# Luke 5:4/5 Net and Nets



## John Weathersby (Aug 18, 2009)

All,

Hello, I am interested to hear some discussion regarding Luke 5 verses 4 and 5 specificaly with regards to Jesus' command to let down the 'nets' and Peters response in letting down the Net or Nets depending upon which version you read.

I ask because I am curious to know if this text is hinting or speaking to Peters full obedience to the command to 'let down your nets' in action by letting down only the net. The NKJV state Jesus commanded let down the nets and Peter let down the net, while others such as ESV state Jesus command was nets and Peter’s response was in letting down nets.

When I review the ‘Interlinear Literal Translation of the Greek New Testament’ and specifically the Luke 5:3/4 translation and the Morphology according to Robinson reads in Luke 5:4, Jesus’ command to Peter ‘Your Nets’ is Noun, Accusative, Plural, Neuter. However, in 5:5, Peters response is translated ‘net’ and Morphology is Noun, Accusative, Singular, Neuter. Looking to the ESV interlinear and Nestle-Aland Greek New Testament 27th, each call both instances of nets Noun Accusative Plural Neuter. Thus, removing the potential that Peter was not fully obedient to the Lords command.

Can anyone help me understand the disagreement over the plurality in the use of net/nets?


----------



## Contra_Mundum (Aug 18, 2009)

I think the issue is "straining at a gnat" (or gnats). It seems clear that someone, sometime, tried a hand (or hands) at harmonizing, or else a letter(s) was/were dropped by some copyists. But the conflict is more apparent than real.

There were two boats on the shore (v2), Peter can only be in one of them at a time. The other boat came over to help them (v7), so it would seem there was more than one net in the water before the end of the matter.

"Let down your nets" is idiomatic for "go fishing". The command, given to Peter as captain, would seem to be for all the fishers.

Peter replies (in effect) "OK, here's my line," and tosses it out.

Peter's foolish reluctance/unbelief to obey the Lord, and yet the Lord's grace to him--and Peter's believing response--these are the teachings of the passage. Not whether or not Peter was "fully" or "partially" obedient.


----------



## John Weathersby (Aug 18, 2009)

Rev. Buchanan,

Thank you for your response. My question comes in response to a sermon I heard taught on Luke 5:4/5. The person speaking stated that Jesus commanded Peter let out the nets, and that Peter responded by letting out the net. The general conclusion to this point (not the message) was that though Peter was only partially obedient and stepped out or acted only upon weak faith. 

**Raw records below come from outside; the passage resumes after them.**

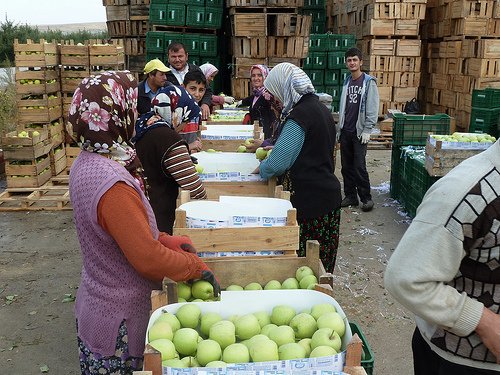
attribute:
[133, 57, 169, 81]
cap — yellow, ball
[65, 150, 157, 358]
sweater vest — lavender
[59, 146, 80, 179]
crate — brown, wood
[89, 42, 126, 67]
crate — brown, wood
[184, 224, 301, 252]
wooden crates — stacked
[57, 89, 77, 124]
crate — wood, brown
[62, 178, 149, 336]
shirt — plaid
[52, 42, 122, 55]
wood crate — brown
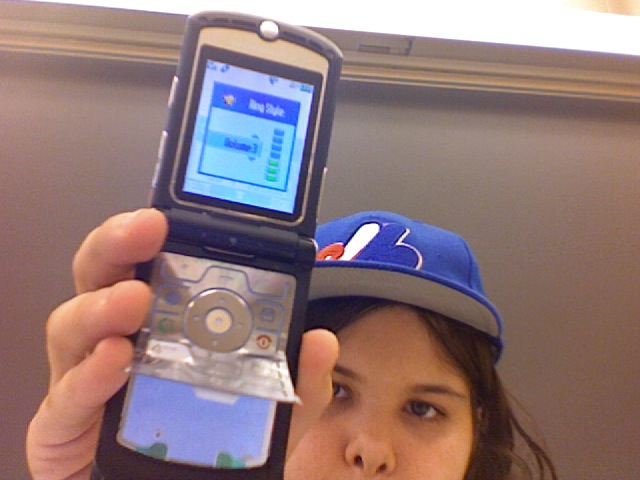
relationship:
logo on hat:
[329, 209, 432, 269] [351, 212, 473, 312]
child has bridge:
[24, 208, 556, 480] [344, 385, 396, 474]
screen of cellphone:
[180, 59, 315, 214] [93, 9, 345, 477]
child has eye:
[24, 208, 556, 480] [401, 397, 445, 420]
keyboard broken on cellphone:
[124, 251, 303, 408] [88, 10, 345, 480]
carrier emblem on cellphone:
[256, 16, 280, 43] [88, 10, 345, 480]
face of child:
[283, 308, 472, 477] [24, 208, 556, 480]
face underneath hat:
[283, 308, 472, 477] [304, 207, 502, 366]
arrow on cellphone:
[214, 292, 232, 311] [88, 10, 345, 480]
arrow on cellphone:
[231, 319, 248, 334] [88, 10, 345, 480]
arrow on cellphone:
[207, 337, 223, 355] [88, 10, 345, 480]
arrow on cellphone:
[189, 316, 202, 326] [88, 10, 345, 480]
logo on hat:
[315, 222, 423, 270] [304, 207, 502, 366]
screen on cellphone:
[180, 59, 315, 214] [93, 9, 345, 477]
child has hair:
[24, 209, 556, 477] [299, 294, 558, 477]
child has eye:
[24, 209, 556, 477] [328, 378, 351, 400]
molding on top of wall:
[5, 5, 639, 96] [6, 54, 633, 477]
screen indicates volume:
[182, 50, 316, 231] [210, 131, 277, 158]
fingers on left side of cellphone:
[26, 193, 180, 468] [88, 10, 345, 480]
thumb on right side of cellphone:
[289, 314, 342, 455] [88, 10, 345, 480]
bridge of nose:
[329, 385, 411, 472] [346, 395, 405, 477]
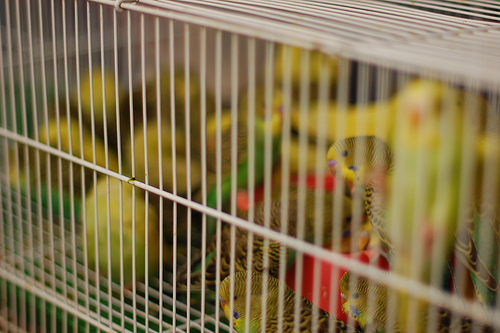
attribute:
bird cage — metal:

I am curious to know if this is a fair exegetical treatment of the passage or if the conclusion is pressed into the text based upon on translations rendering. A conclusion, which was drawn and supported heavily by this particular instance, was that though we are reluctant and may not act out in full obedience and faith to the commands God extends his grace.


----------



## Contra_Mundum (Aug 18, 2009)

I understand; your explanation sounds like what I supposed from your OP.

And my final comments were meant to address that failure (as I see it) to treat the passage according to the purpose of the text. Peter's faith was weak, however I do not think that is revealed by his "net" as opposed to "netS;" his commentary presents a far more powerful indictment.

I do not think the difference between "netS" and "net" (assuming the validity of a textual difference) is germane to either the larger or lesser point. How many netS did Peter INTEND to put in the water? How many netS can one fisherman put in the water in a single instant?

The fact is that Peter could have been getting ready to put down MORE than one net, but as soon as he put a single one in, it was jam-full--requiring MORE fishers/boats/nets just to bring in that catch.

The thrust of the story does not highlight that detail/discrepancy. And reading "net" is not, actually, any indication to me that what is in view is him offering "partial" obedience. *He was obeying, rather than not*. His heart wasn't in it (unbelief revealed in what he said), but I tend to the interpretation that the Bible generally portrays "partial obedience" as basically *not* obeying, thus mitigating the blessing.


----------